Source data Block Start
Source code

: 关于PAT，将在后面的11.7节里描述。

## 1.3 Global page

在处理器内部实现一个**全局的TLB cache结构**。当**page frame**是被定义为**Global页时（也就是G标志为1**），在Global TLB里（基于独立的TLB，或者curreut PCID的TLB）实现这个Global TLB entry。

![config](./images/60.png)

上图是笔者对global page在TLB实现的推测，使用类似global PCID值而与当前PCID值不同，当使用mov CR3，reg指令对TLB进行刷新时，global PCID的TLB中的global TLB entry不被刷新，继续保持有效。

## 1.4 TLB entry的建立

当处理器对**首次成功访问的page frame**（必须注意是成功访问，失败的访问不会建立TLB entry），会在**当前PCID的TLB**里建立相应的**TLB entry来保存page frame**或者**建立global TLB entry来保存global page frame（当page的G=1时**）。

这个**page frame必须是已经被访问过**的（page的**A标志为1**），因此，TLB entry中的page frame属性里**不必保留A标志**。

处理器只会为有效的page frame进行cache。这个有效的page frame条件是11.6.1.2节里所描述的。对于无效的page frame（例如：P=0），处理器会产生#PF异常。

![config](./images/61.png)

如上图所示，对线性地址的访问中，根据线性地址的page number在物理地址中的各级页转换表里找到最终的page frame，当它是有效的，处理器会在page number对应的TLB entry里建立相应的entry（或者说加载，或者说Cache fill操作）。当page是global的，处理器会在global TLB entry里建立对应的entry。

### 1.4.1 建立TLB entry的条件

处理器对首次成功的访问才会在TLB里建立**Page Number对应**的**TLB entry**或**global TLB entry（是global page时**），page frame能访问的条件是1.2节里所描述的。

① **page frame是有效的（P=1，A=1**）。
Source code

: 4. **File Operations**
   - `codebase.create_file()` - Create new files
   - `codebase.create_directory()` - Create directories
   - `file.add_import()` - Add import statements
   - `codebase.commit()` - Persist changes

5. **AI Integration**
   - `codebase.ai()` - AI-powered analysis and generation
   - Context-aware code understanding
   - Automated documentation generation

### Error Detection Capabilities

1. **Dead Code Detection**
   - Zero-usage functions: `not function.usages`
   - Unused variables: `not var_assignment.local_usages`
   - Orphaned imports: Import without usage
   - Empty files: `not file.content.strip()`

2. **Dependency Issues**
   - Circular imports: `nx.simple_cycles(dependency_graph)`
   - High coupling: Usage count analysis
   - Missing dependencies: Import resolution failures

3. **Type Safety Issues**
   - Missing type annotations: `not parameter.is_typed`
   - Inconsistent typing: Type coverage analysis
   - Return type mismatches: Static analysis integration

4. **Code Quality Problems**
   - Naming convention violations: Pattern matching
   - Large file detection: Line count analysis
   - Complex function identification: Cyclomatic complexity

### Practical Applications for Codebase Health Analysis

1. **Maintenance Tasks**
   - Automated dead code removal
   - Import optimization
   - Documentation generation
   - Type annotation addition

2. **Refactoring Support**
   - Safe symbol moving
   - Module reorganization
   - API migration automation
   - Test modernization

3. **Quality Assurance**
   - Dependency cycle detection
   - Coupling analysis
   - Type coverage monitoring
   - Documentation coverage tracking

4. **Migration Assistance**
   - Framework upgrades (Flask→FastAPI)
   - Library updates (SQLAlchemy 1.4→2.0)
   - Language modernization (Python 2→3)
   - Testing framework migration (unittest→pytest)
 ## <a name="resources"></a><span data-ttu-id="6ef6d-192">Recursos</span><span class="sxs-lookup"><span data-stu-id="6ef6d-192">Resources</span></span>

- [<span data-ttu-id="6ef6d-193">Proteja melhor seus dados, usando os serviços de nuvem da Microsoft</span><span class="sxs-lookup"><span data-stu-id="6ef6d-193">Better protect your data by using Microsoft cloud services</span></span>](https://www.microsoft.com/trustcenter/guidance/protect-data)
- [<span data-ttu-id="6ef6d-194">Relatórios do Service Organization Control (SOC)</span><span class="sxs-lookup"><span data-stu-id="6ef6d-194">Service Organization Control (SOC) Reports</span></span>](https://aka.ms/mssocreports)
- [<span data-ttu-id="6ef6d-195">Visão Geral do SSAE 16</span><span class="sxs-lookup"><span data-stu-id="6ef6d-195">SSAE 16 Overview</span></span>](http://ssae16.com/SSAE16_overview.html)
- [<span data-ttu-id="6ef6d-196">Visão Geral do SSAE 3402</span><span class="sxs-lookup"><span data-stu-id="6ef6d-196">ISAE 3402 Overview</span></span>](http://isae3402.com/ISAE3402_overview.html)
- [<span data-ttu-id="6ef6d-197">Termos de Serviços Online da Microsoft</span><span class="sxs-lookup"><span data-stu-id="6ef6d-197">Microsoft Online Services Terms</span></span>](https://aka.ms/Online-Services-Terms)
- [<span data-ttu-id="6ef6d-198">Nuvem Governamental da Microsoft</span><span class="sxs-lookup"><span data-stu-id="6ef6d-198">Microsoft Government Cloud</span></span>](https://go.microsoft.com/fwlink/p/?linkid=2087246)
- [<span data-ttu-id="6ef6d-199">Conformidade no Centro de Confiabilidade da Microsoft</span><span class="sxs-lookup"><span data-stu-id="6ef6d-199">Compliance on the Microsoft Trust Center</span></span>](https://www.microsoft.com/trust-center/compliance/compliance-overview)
Source data Block End
● What you are asked to do
Keep only the lines in the listing above that contain the string "Issues", matching its case exactly.

● Solution for this exercise
2. **Dependency Issues**
3. **Type Safety Issues**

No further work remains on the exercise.